Segregation was designed to separate white Americans from black Americans, and it was largely based on the premise of white superiority. It was at the heart of the Civil Rights Movement in America during the 1960’s, and it was the cause of much violence and discrimination. Thankfully the Civil Rights Movement was successful in bringing about the dismantling of segregation in America, although the sentiment of segregation probably still exists in the hearts of some in the Deep South.

Like the Civil Rights Movement, Jesus also opposed segregation. In his case, this segregation was between Jew and Gentile, and it was based upon a number of Jewish religious traditions that were designed to distinguish Jewish identity from non-Jews or Gentiles. One of these traditions concerned the eating of foods that deemed by the Torah (Jewish law) to be ‘unclean’ that would defile a person.

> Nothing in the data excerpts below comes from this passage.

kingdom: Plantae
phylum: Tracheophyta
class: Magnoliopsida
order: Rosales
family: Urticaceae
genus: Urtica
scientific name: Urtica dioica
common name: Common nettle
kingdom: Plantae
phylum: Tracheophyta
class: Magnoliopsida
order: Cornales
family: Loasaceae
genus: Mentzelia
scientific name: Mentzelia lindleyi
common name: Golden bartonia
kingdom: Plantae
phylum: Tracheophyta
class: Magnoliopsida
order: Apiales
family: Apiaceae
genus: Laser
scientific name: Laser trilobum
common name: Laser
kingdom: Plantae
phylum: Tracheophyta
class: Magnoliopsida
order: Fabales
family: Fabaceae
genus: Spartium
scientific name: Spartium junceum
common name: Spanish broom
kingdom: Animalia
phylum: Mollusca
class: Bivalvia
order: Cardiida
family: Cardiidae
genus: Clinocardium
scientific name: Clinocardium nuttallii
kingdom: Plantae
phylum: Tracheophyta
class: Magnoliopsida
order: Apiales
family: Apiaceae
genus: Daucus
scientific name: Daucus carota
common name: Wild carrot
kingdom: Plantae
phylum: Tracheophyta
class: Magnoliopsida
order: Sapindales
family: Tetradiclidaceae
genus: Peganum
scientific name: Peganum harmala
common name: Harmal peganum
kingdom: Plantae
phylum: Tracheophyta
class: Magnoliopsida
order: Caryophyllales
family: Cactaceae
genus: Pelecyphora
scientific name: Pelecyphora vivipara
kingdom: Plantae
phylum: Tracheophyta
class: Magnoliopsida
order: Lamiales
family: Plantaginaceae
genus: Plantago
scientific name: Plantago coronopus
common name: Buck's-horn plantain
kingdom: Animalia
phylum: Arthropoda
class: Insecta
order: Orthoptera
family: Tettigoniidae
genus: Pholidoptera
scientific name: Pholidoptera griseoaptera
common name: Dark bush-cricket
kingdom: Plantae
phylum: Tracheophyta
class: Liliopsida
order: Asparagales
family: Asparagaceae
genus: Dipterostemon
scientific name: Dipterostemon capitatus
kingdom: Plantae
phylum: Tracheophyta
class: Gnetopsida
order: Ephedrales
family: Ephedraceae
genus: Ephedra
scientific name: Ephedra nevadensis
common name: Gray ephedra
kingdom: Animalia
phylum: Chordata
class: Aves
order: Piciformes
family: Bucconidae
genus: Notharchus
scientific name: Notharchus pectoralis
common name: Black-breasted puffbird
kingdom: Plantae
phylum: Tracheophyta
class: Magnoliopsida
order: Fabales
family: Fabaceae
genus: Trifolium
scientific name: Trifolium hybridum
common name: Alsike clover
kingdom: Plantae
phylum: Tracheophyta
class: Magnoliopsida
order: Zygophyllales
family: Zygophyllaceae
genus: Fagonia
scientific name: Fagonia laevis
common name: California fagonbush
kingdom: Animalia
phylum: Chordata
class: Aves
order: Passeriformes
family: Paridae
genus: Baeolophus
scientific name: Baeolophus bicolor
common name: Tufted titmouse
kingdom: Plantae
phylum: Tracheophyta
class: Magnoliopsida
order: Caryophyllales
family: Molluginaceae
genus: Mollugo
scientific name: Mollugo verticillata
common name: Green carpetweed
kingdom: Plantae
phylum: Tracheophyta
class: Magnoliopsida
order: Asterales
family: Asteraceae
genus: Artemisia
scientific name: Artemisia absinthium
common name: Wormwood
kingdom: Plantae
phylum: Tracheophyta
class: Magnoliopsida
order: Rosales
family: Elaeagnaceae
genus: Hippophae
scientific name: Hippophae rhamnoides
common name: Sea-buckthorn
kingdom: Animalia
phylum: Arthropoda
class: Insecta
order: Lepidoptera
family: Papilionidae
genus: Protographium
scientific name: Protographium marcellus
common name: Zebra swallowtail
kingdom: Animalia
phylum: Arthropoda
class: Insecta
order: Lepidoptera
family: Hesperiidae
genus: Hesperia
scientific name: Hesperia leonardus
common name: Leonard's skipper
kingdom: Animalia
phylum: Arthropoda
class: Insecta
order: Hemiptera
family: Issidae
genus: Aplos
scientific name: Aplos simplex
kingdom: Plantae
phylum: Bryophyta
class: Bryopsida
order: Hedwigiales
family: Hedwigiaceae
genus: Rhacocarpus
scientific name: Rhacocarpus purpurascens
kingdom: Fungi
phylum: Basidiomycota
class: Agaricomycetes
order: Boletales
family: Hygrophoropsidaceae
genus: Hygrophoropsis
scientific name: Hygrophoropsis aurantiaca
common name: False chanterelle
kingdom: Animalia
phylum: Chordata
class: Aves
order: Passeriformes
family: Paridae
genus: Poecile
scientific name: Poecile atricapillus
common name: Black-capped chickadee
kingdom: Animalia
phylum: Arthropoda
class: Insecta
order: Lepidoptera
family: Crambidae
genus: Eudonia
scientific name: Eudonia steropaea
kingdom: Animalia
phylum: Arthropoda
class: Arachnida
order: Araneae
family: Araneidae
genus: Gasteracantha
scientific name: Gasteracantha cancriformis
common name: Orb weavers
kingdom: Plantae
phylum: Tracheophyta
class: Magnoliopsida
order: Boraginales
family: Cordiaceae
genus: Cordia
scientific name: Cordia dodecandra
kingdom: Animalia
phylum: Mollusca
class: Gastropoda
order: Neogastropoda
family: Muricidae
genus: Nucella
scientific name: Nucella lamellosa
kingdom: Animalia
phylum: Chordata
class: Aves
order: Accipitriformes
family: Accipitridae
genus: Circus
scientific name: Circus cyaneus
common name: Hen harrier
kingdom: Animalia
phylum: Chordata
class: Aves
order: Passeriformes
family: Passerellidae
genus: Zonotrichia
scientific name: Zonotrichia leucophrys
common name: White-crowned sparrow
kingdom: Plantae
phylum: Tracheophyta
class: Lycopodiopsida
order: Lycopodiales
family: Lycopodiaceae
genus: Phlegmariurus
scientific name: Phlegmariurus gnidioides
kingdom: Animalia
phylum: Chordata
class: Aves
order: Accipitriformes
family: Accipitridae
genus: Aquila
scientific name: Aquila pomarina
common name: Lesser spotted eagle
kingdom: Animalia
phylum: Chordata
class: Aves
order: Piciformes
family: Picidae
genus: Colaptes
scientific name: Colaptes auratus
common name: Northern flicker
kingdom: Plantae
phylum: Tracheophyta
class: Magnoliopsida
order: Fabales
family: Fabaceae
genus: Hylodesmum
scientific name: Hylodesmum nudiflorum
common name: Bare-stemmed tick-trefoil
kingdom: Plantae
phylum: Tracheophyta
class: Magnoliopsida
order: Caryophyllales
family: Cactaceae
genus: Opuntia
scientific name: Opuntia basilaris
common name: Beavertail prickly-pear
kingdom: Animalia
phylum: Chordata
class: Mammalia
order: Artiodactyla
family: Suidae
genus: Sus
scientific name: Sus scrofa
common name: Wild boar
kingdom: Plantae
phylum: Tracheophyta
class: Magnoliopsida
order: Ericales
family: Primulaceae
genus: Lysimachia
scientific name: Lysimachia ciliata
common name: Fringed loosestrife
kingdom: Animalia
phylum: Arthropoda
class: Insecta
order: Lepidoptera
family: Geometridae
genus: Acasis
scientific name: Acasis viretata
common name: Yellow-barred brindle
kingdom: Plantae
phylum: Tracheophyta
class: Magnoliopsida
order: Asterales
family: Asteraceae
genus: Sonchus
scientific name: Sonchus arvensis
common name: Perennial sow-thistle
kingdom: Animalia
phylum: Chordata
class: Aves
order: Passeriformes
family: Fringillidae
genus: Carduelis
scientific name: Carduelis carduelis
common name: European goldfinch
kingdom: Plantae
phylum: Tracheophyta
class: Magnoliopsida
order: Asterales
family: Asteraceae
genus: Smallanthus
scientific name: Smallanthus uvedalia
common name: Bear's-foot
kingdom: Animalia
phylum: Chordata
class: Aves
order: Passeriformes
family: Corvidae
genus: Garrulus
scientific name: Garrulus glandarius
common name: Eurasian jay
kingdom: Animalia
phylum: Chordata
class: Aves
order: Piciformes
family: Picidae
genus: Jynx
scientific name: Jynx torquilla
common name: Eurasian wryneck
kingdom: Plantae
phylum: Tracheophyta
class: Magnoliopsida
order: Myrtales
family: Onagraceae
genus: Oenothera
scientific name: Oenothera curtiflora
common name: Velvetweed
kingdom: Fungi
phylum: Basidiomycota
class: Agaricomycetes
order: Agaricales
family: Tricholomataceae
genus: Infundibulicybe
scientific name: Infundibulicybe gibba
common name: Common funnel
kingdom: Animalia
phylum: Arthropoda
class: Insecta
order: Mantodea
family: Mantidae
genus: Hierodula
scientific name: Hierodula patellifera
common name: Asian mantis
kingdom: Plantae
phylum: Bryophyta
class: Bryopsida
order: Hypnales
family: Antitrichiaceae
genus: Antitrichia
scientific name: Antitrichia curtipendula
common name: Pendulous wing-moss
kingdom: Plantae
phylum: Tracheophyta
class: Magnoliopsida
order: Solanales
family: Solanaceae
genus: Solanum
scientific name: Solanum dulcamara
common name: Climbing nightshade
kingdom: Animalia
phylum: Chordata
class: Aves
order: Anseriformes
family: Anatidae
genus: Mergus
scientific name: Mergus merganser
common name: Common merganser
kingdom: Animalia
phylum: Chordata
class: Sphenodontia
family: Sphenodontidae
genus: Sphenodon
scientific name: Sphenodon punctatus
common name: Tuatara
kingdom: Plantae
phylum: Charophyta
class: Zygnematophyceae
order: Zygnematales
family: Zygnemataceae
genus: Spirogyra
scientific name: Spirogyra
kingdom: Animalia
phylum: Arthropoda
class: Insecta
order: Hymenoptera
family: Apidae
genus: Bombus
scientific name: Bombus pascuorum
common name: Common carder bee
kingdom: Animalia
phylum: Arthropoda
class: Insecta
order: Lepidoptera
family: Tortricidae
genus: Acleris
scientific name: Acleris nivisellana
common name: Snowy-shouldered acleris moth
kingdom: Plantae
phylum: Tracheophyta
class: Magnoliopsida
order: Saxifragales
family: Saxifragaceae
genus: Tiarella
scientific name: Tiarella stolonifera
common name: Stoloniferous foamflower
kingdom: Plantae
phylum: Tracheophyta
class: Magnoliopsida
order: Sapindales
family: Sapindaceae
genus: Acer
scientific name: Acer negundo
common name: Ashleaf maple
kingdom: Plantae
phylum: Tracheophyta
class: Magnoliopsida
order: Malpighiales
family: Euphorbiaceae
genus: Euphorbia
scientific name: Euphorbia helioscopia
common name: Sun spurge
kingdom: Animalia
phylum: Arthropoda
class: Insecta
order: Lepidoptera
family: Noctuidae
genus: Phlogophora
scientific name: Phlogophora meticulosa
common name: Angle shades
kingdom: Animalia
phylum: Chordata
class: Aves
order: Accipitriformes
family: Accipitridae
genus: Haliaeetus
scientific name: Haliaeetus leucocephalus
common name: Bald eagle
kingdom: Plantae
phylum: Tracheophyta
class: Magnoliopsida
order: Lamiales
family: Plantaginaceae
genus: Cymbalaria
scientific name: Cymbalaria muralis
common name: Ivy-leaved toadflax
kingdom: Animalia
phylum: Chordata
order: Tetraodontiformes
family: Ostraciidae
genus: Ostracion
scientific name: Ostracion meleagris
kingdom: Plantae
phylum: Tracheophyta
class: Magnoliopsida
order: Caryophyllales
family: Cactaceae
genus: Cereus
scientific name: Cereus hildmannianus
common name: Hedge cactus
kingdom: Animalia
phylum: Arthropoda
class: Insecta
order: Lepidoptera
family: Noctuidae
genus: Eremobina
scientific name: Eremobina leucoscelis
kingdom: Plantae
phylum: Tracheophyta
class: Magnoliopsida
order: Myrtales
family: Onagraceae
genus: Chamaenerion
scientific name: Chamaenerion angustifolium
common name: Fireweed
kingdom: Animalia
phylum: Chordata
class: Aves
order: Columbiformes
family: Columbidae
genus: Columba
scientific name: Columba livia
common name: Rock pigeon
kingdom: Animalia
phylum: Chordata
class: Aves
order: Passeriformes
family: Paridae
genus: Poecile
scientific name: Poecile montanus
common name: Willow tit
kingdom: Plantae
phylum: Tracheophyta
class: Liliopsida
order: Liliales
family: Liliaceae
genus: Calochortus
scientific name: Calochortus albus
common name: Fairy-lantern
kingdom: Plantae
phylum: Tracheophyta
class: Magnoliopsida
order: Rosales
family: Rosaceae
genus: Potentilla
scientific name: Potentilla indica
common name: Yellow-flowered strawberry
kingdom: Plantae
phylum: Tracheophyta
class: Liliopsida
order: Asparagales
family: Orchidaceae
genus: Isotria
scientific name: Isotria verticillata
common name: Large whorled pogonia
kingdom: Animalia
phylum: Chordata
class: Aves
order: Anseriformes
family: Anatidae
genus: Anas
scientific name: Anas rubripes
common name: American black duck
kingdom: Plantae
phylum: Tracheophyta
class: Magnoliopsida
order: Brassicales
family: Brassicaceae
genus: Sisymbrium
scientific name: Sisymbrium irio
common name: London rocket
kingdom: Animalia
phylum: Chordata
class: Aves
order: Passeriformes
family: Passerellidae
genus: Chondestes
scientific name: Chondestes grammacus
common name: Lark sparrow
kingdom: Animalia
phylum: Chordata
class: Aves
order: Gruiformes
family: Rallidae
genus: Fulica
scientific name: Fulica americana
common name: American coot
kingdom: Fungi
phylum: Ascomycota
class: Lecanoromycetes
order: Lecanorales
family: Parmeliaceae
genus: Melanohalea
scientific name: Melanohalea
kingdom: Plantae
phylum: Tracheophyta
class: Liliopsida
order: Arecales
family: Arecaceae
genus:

Jesus is recorded in the gospels of Mark and Matthew as telling a parable to illustrate that it’s not what enters the body from outside (i.e. food) which makes someone unclean, rather it’s what emanates from inside a person that is the problem. As Jesus says, acts of violence, and crimes such as theft and deception, together with malicious, arrogant and envious behaviour, all originate from a person’s heart. It is harmful actions and intentions like these that identify a person as undesirable. That person might have been Jewish, Greek, Egyptian, Libyan or one of the other ethnic minorities living under Roman occupation in first-century Palestine, but it was not their ethnicity that made them someone to be avoided; it was their character and actions.

So once again we have an example of Jesus transcending the human barriers that separate people from one another. Christianity, much like Judaism in the time of Jesus, has many traditions that divide and separate people. As Christians, we are called to pay attention to, and follow, the examples that Jesus has supplied us with, rather than necessarily following human traditions that have been established during the history of the church.